Closed huangrunqian closed 2 years ago

huangrunqian commented 2 years ago

Why do you use fake labels instead of the input real labels here? ---> from angleproto.py

def forward(self, x, label=None):

    assert x.size()[1] >= 2

    out_anchor      = torch.mean(x[:,1:,:],1)
    out_positive    = x[:,0,:]
    stepsize        = out_anchor.size()[0]

    cos_sim_matrix  = F.cosine_similarity(out_positive.unsqueeze(-1),out_anchor.unsqueeze(-1).transpose(0,2))
    torch.clamp(self.w, 1e-6)
    cos_sim_matrix = cos_sim_matrix * self.w + self.b

    label   = torch.from_numpy(numpy.asarray(range(0,stepsize))).cuda()
    nloss   = self.criterion(cos_sim_matrix, label)
    prec1   = accuracy(cos_sim_matrix.detach(), label.detach(), topk=(1,))[0]

    return nloss, prec1
huangrunqian commented 2 years ago

Made it out finally~

speaker-lover commented 2 years ago

Excuse me, what is the result of using this loss function?
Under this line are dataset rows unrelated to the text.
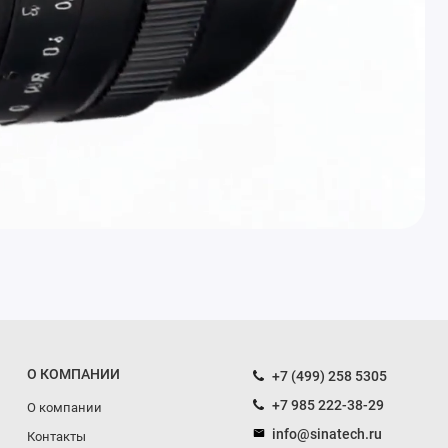
О КОМПАНИИ
+7 (499) 258 5305
+7 985 222-38-29
О компании
info@sinatech.ru
Контакты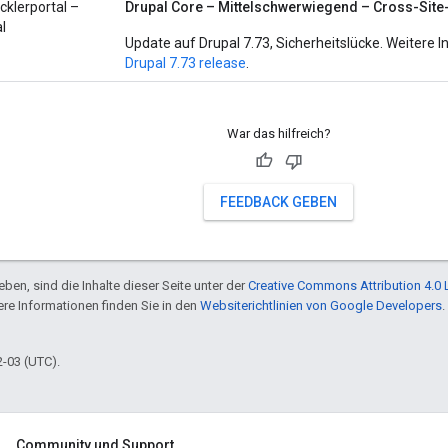
cklerportal –
Drupal Core – Mittelschwerwiegend – Cross-Sit
l
Update auf Drupal 7.73, Sicherheitslücke. Weitere 
Drupal 7.73 release
.
War das hilfreich?
FEEDBACK GEBEN
ben, sind die Inhalte dieser Seite unter der
Creative Commons Attribution 4.0 
tere Informationen finden Sie in den
Websiterichtlinien von Google Developers
.
2-03 (UTC).
Community und Support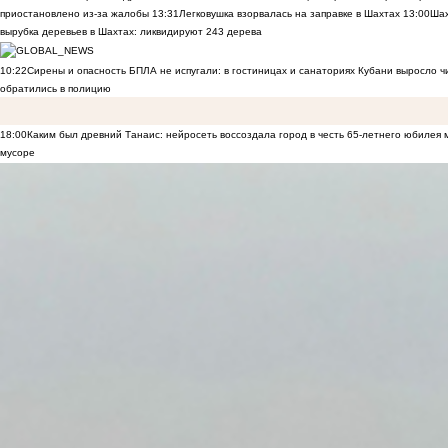
приостановлено из-за жалобы
13:31
Легковушка взорвалась на заправке в Шахтах
13:00
Шах
вырубка деревьев в Шахтах: ликвидируют 243 дерева
10:22
Сирены и опасность БПЛА не испугали: в гостиницах и санаториях Кубани выросло 
обратились в полицию
18:00
Каким был древний Танаис: нейросеть воссоздала город в честь 65-летнего юбилея 
мусоре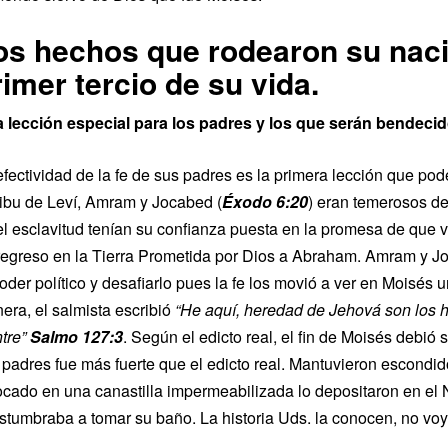
os hechos que rodearon su nacim
rimer tercio de su vida.
 lección especial para los padres y los que serán bendeci
efectividad de la fe de sus padres es la primera lección que po
tribu de Leví, Amram y Jocabed (
Éxodo 6:20
) eran temerosos de
el esclavitud tenían su confianza puesta en la promesa de que vo
regreso en la Tierra Prometida por Dios a Abraham. Amram y Jo
poder político y desafiarlo pues la fe los movió a ver en Moisés 
era, el salmista escribió
“
He aquí, heredad de Jehová son los hij
tre
”
Sal
mo
127:3
. Según el edicto real, el fin de Moisés debió 
 padres fue más fuerte que el edicto real. Mantuvieron escondid
ocado en una canastilla impermeabilizada lo depositaron en el N
stumbraba a tomar su baño. La historia Uds. la conocen, no voy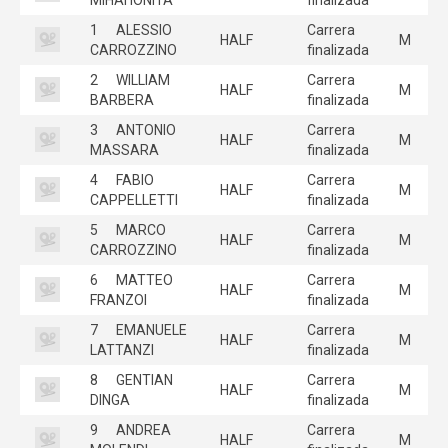
1
ALESSIO
Carrera
HALF
M
CARROZZINO
finalizada
2
WILLIAM
Carrera
HALF
M
BARBERA
finalizada
3
ANTONIO
Carrera
HALF
M
MASSARA
finalizada
4
FABIO
Carrera
HALF
M
CAPPELLETTI
finalizada
5
MARCO
Carrera
HALF
M
CARROZZINO
finalizada
6
MATTEO
Carrera
HALF
M
FRANZOI
finalizada
7
EMANUELE
Carrera
HALF
M
LATTANZI
finalizada
8
GENTIAN
Carrera
HALF
M
DINGA
finalizada
9
ANDREA
Carrera
HALF
M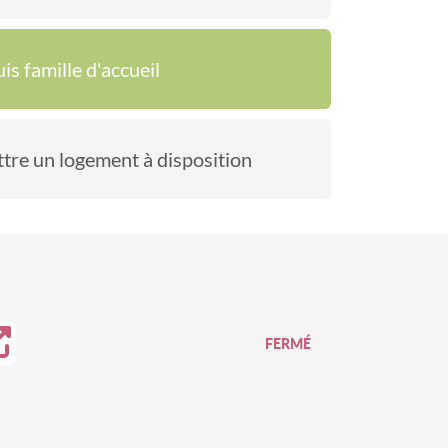
uis famille d'accueil
ttre un logement à disposition
FERMÉ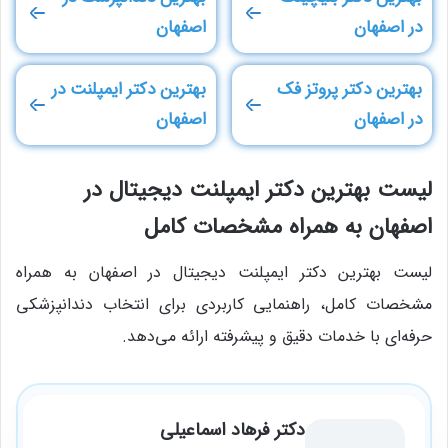
در اصفهان
اصفهان
بهترین دکتر پروتز فک
بهترین دکتر ایمپلنت در
در اصفهان
اصفهان
لیست بهترین دکتر ایمپلنت دیجیتال در
اصفهان به همراه مشخصات کامل
لیست بهترین دکتر ایمپلنت دیجیتال در اصفهان به همراه
مشخصات کامل، راهنمایی کاربردی برای انتخاب دندانپزشکی
حرفه‌ای با خدمات دقیق و پیشرفته ارائه می‌دهد.
دکتر فرهاد اسماعیلی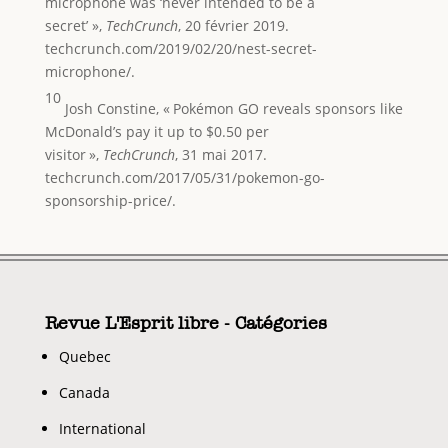
microphone was ‘never intended to be a
secret’ »,
TechCrunch
, 20 février 2019.
techcrunch.com/2019/02/20/nest-secret-
microphone/.
10
Josh Constine, « Pokémon GO reveals sponsors like
McDonald’s pay it up to $0.50 per
visitor »,
TechCrunch
, 31 mai 2017.
techcrunch.com/2017/05/31/pokemon-go-
sponsorship-price/.
Revue L'Esprit libre - Catégories
Quebec
Canada
International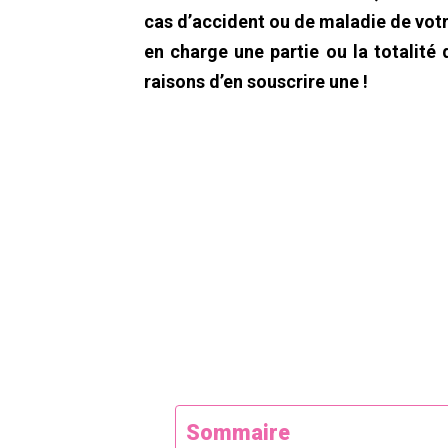
cas d’accident ou de maladie de votre
en charge une partie ou la totalité 
raisons d’en souscrire une !
Sommaire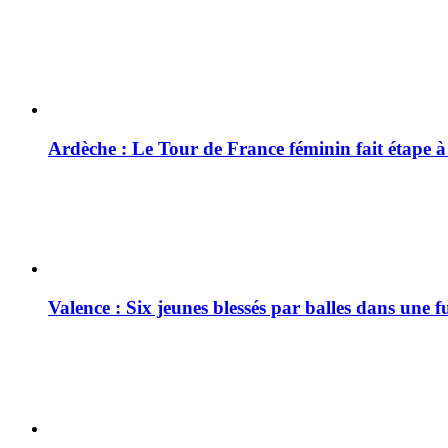
Ardèche : Le Tour de France féminin fait étape 
Valence : Six jeunes blessés par balles dans une f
I got eer=2.6 minDCF=0.2. Is this normal? Does it belong to self-supervised learning method or supervised learning method?

huangrunqian commented 2 years ago

I just use the loss function, while the model and data are different, so the result is not comparable. Maybe you could check and compare your result with that of the original paper. As you use the speaker labels, it's a supervised learning method.